Nothing.  I actually don't really expect them to do anything in this
regard, which is why solving that in display code sounds like a much
better alternative.

> IMHO, it is much better to make what can be fixed right now (by being
> present in the Emacs repository) explictly use the "new" narrowing, and
> not interfere with user code that does not concern us.

I cannot parse this, sorry.  What do you mean by "being present in the
Emacs repository"? who or what should be present there?  And what do
you mean by "the new narrowing"?  And what does "user code", whatever
that is, have to do with this issue?

> And what if someone wants to write a fontification function whose
> results depend, for example, on a single character at a known position
> outside of the accessible region? That cannot result in a freeze

I cannot reason about something as abstract and theoretical.

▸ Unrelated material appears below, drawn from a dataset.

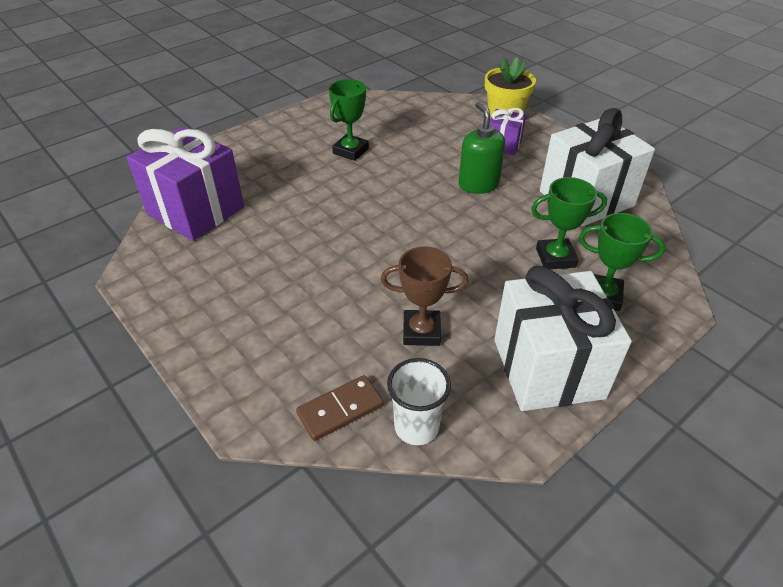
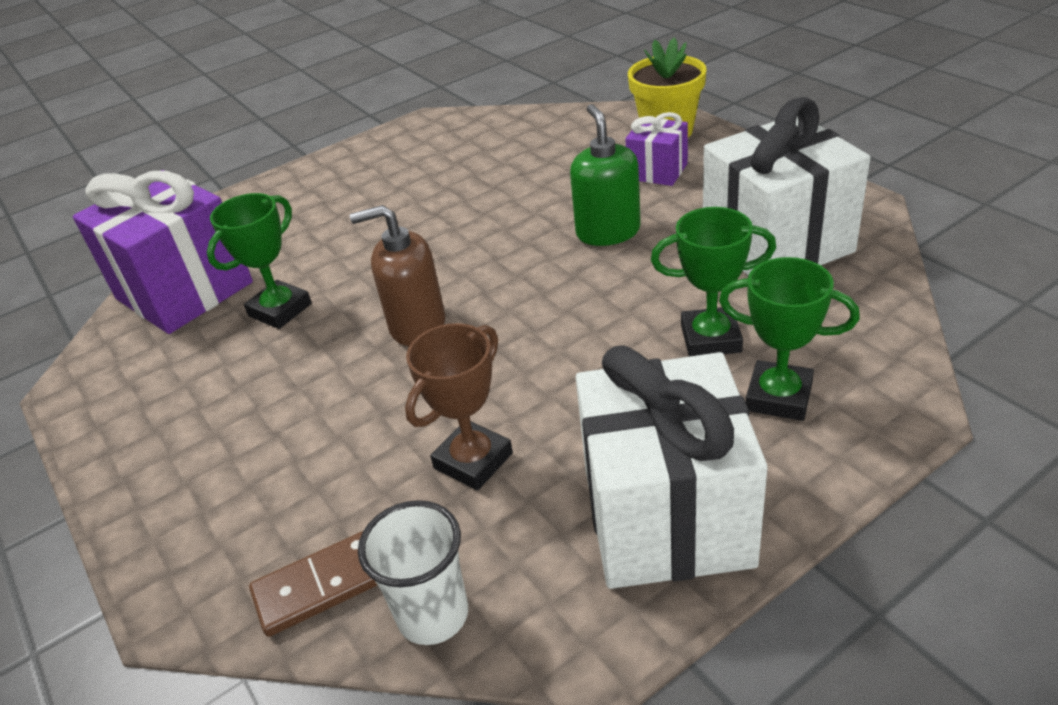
camera: 10 degrees right, 5 degrees down
(350, 151) = (425, 194): green trophy -> green trophy (280, 310)
(365, 242) = (417, 325): none -> brown soap dispenser
(421, 331) = (473, 461): brown trophy -> brown trophy turned 60 degrees counterclockwise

One thing you need to keep in mind: fontifications never have only a
local effect.  If some part of the buffer is re-fontified, it can
potentially affect all the rest of the buffer, because display layout
calculations are affected.  So "cannot result in a freeze" is
extremely optimistic, IME.  But again, unless you show some code and
explain how is that a real-life use case that should be of interest,
this discussion is not useful.

> > fontification-functions are not user code.
> 
> Anything not under our control is user code that we are forcing
> restrictions onto.

Not in my book.  At least the major modes that come with Emacs are not
"user code" and are under our control.

> > Long-running timer functions, if they are not interruptible, are a
> > clear bug in the package that does such things, so any such timers
> > will come back as a boomerang to those developers.
> 
> I'm just trying to demonstrate what will happen once the forced
> narrowing starts to interfere with the operation of various pieces of
> third party code, which might possibly be discovered some time after
> Emacs 29 is released.  Long-running fontification was not a significant
> source of complaints for their developers in the past, and things are
> likely to remain that way.

Users did and do complain about locked-up Emacs when they try to edit
files with long lines.  They just didn't realize one of the reasons
was font-lock (or syntax-ppss), so they didn't complain specifically
about that.  But every complaint you see about these situations is
basically a complaint about font-lock and its syntax-parsing parts.

Anyway, this discussion doesn't lead anywhere.  We have decided to try
this way of solving a long-standing problem in Emacs, and no amount of
talking will cause us to change that decision.  Only code that makes
font-lock and syntax.c significantly faster, and/or reports about
specific issues (as opposed to general semi-philosophical concerns)
caused by these changes, can affect both the implementation of these
changes and our future decisions about its defaults.